Sitting down in person with someone whom I could show my mistakes made a HUGE difference! With real-time critiques, I learned much faster and with less frustration. This is also because I was able to walk that person through my thought process and adjust as needed.
Look back on the things that you’ve been most successful with learning in the past and think about how you got through that, then model it.
It’s so easy to say, “I need something to make my business work better and be more automated” or “I need something to track my client activities.” Ok, but what does that mean?
Be specific about your needs when choosing business management software. Do you need a Google Chrome extension that prepares email templates for you to speed up the communication process? Do you need a database management software that allows also you to schedule appointments? Does the software need to manage attendance to events? Are there options specific to your industry or field?
Think through the problem you’re looking to solve and be precise about what will make life easier. Then, you can find something that your business needs, instead of sitting on Google wondering what you’re supposed to type into the search bar.
Sometimes, you have to step outside of your comfort zone and look at things from a different perspective. Oftentimes, your chosen business management software will have a process in place that you wouldn’t have thought about tackling in the same way. The goal is all the same, but I wouldn’t always get there exactly the same way that the programmers have designed the platform. That’s totally fine! This forces you to step outside of your organizational box and get to know new ways of thinking and learning. Be prepared for this. If you aren’t, it can make for a more frustrating learning experience.
It’s really ok to fail sometimes, especially when learning something new. Nobody enjoys failure, but it is a requirement of learning. Many small business owners know the in’s and out’s of their business so well that it seems like they shouldn’t have to ask for help. It's important to ask for help.

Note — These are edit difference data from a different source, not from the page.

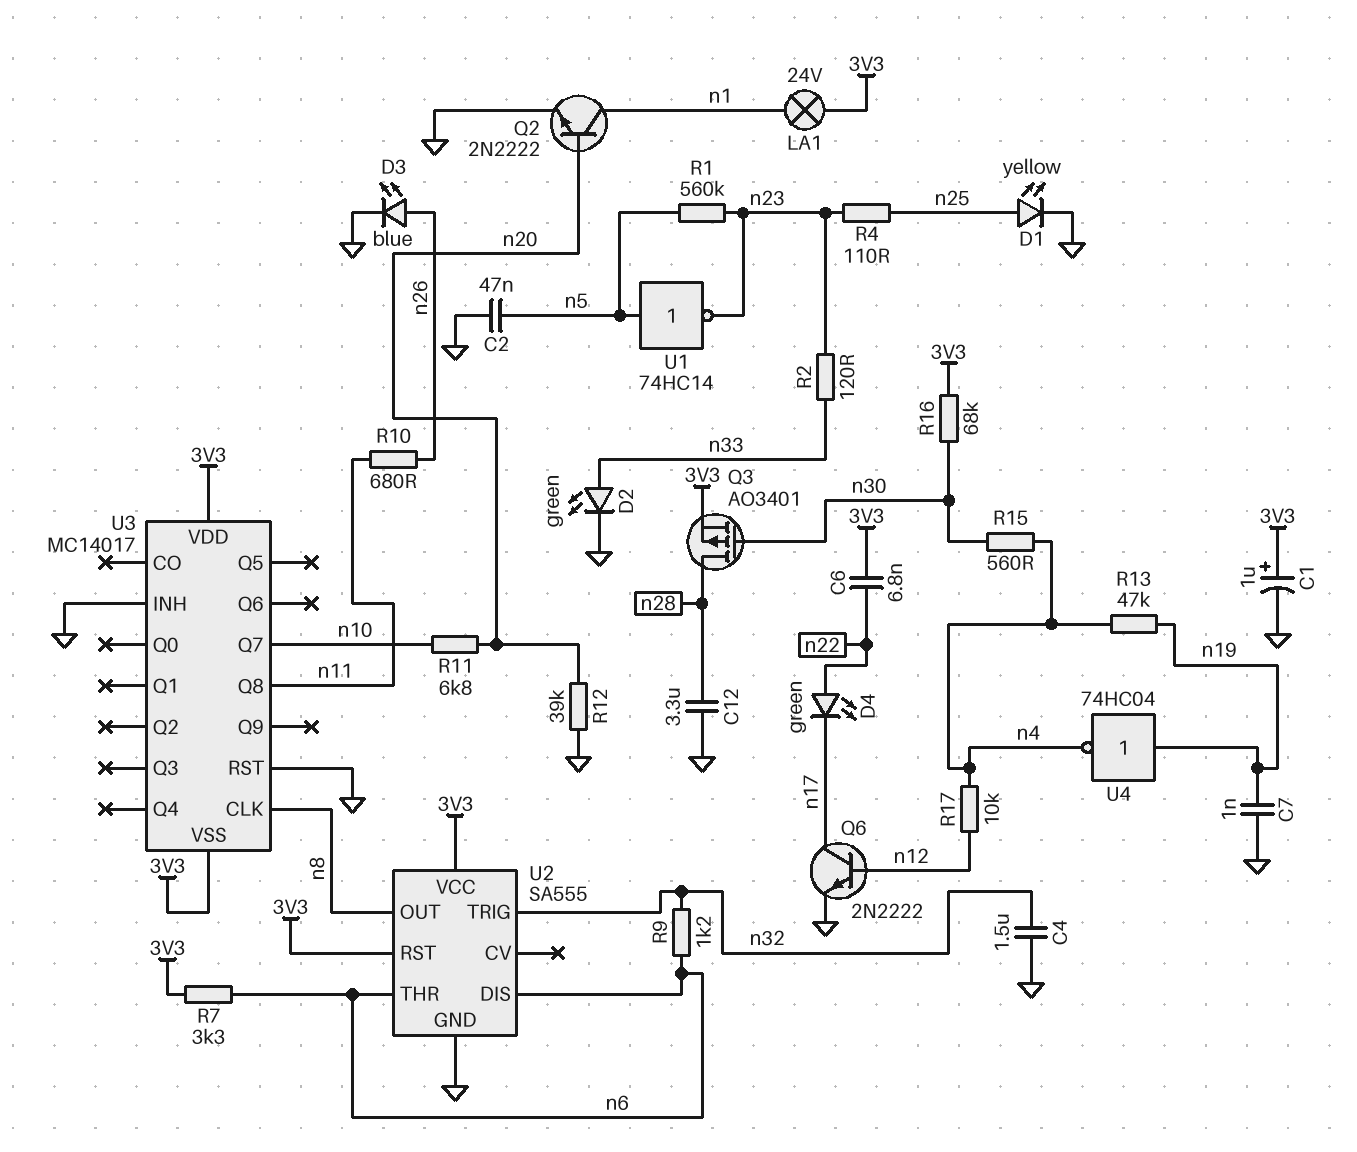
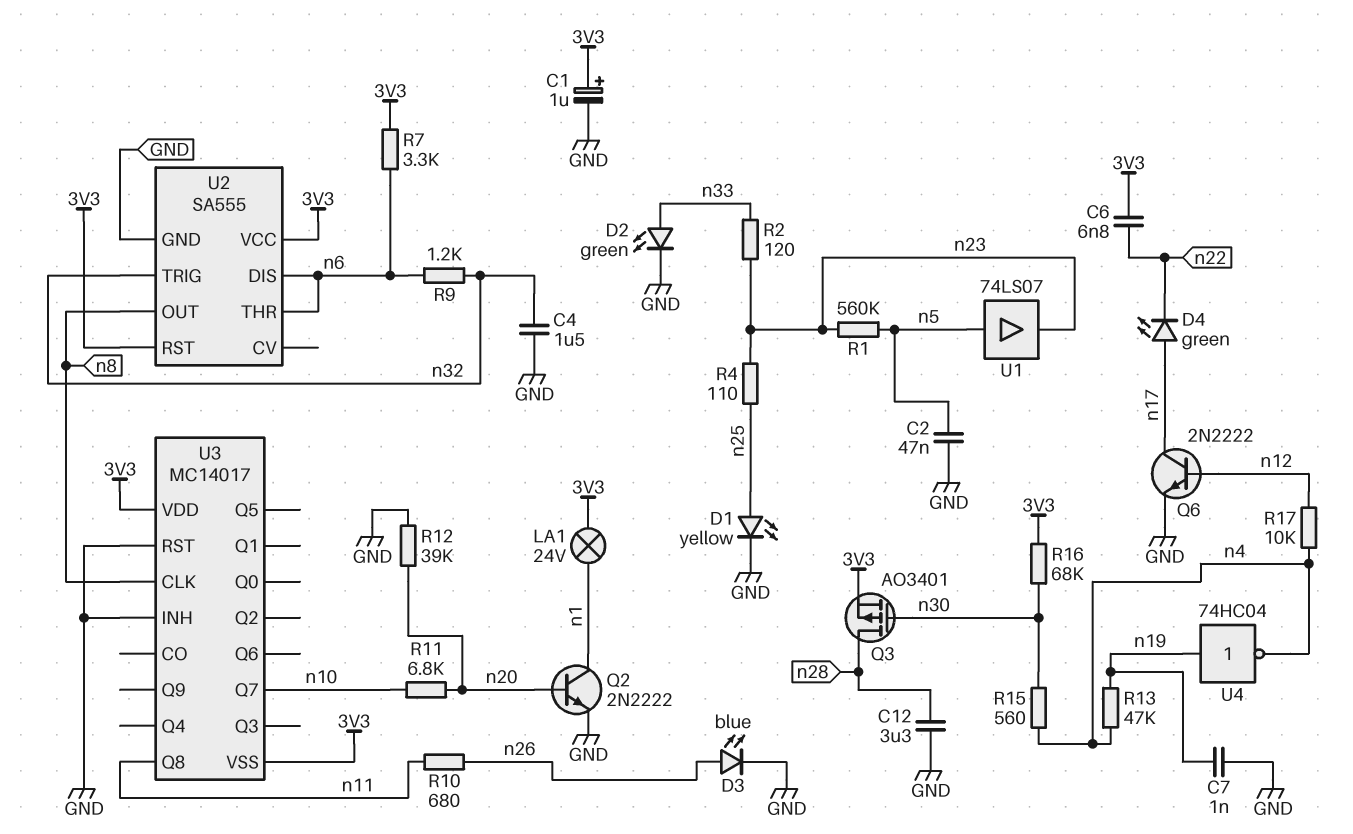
D4: LED green (A n22, K n17) -> LED green (A n17, K n22)
U1: NOT 74HC14 (in n5, out n23) -> buffer 74LS07 (in n5, out n23)

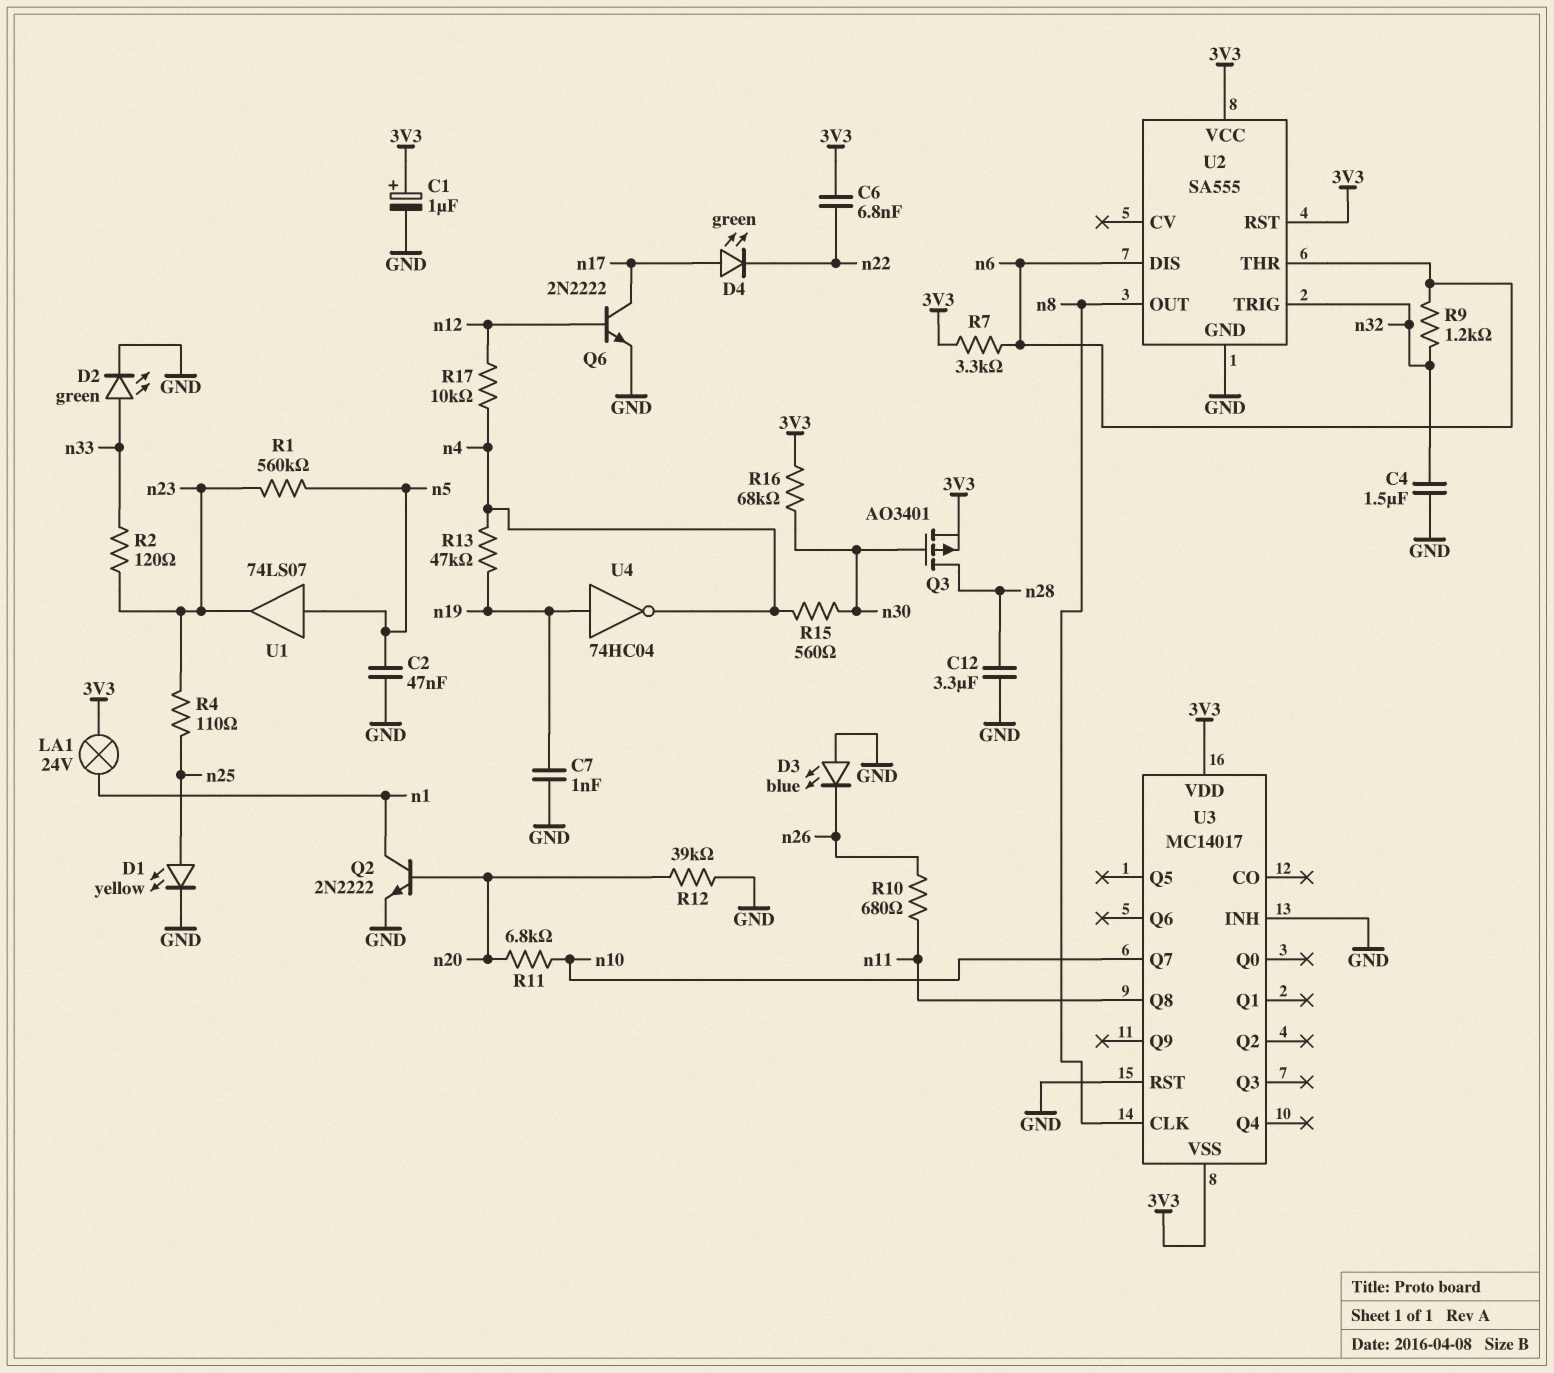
D3: LED blue (A n26, K GND) -> LED blue (A GND, K n26)

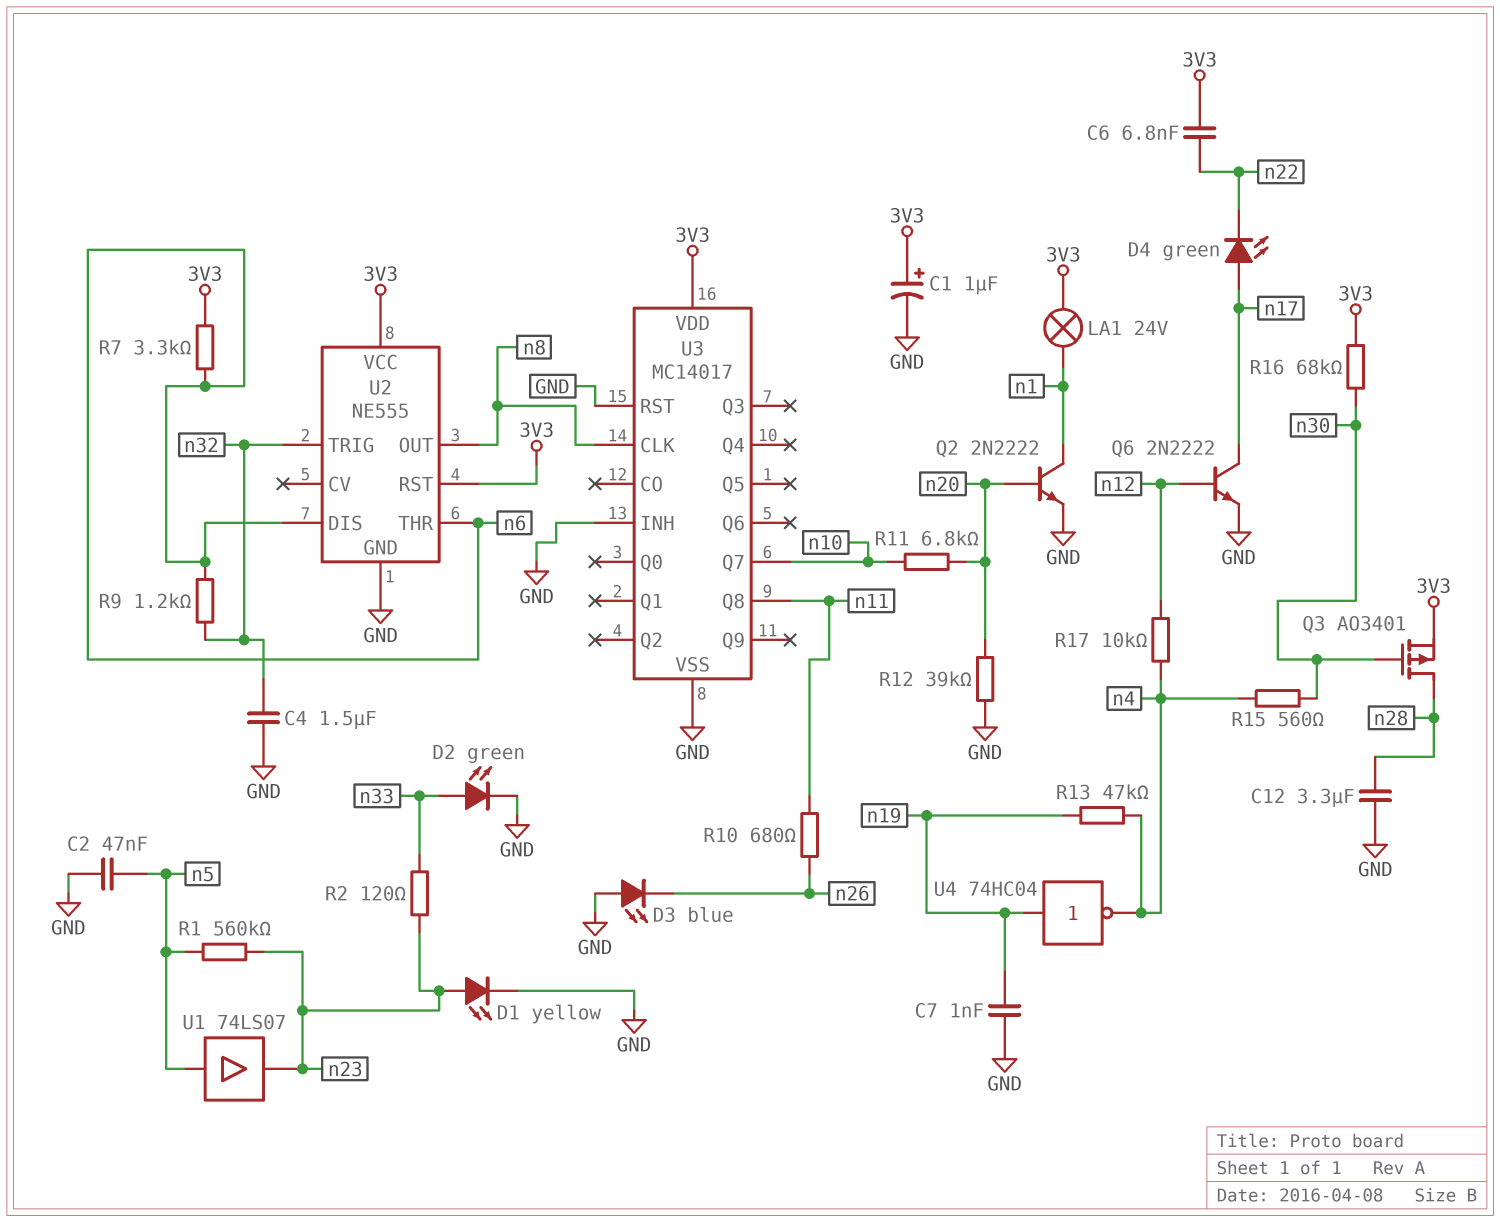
D1: LED yellow (A n25, K GND) -> LED yellow (A n23, K GND)
R4: 110 (n23, n25) -> none
U2: SA555 -> NE555
U3 pin VSS: 3V3 -> GND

Weigh your time options: You could spend an entire day sitting in front of your computer trying to figure it out or you could ask a professional for 30 minutes of their time to explain it.
Find someone who is seasoned in your new software platform and ask for advice guidance through whatever medium you find easiest to understand. They’ll probably have valuable tips, tricks, or workarounds that you may never have thought of doing. We’ve all experienced the feeling of being too stuck in our own head to see all the range of options. When someone else steps in and makes a tiny change, suddenly everything clicks. We can move past our pride, and be okay with asking for help.
Sometimes it feels like you may never understand all the intricacies of the software you’re using. You want to use every feature to make sure you’re getting every last penny out of the technology that you’re paying for. And I agree!
Patience is key. As you practice more and learn, then you can add another layer of functionality, a new workflow, and another integration. It’s totally okay to start with one project and let everyone settle in and get comfortable before moving on to the next layer. As you get more proficient, learn the next layer of functionality. Chances are, as your staff uses these platforms, they’ll also figure some things out on their own. After all, everyone wants their job to be a little easier!
Nowadays, there are so many different business management software platforms and they all promise different things. Likely, if they only promise a couple of benefits, the software will be easy to learn and use. The more functionality that’s packed in, the more intricate the learning process will be. It will be worth it to spend the time upfront to properly learn it. Time is just like money in business, you’ve got to spend some to make some.